Find the line containing "当前时段最快路径，就像交通导航避开拥堵路段。接着" in the records below. Copy exactly that line and each one after it, ending at the line containing "晰。更妙的是支持多设备同时在线，爸妈用国内账号登", and nothing more.

Source material
----

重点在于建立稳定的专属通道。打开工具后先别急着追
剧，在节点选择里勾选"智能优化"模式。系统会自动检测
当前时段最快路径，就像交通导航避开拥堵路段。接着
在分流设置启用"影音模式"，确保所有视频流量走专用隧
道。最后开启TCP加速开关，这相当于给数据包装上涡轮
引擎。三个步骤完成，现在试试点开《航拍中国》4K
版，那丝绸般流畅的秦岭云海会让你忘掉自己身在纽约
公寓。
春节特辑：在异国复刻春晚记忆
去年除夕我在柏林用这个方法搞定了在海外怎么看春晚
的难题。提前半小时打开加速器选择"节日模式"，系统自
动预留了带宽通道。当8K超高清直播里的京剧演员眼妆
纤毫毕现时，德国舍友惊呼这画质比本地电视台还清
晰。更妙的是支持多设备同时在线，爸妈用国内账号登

----

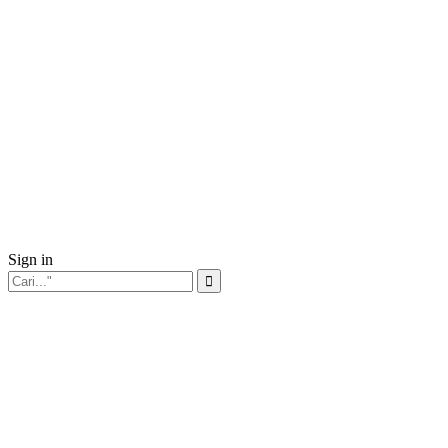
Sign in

----

Solution to this task
当前时段最快路径，就像交通导航避开拥堵路段。接着
在分流设置启用"影音模式"，确保所有视频流量走专用隧
道。最后开启TCP加速开关，这相当于给数据包装上涡轮
引擎。三个步骤完成，现在试试点开《航拍中国》4K
版，那丝绸般流畅的秦岭云海会让你忘掉自己身在纽约
公寓。
春节特辑：在异国复刻春晚记忆
去年除夕我在柏林用这个方法搞定了在海外怎么看春晚
的难题。提前半小时打开加速器选择"节日模式"，系统自
动预留了带宽通道。当8K超高清直播里的京剧演员眼妆
纤毫毕现时，德国舍友惊呼这画质比本地电视台还清
晰。更妙的是支持多设备同时在线，爸妈用国内账号登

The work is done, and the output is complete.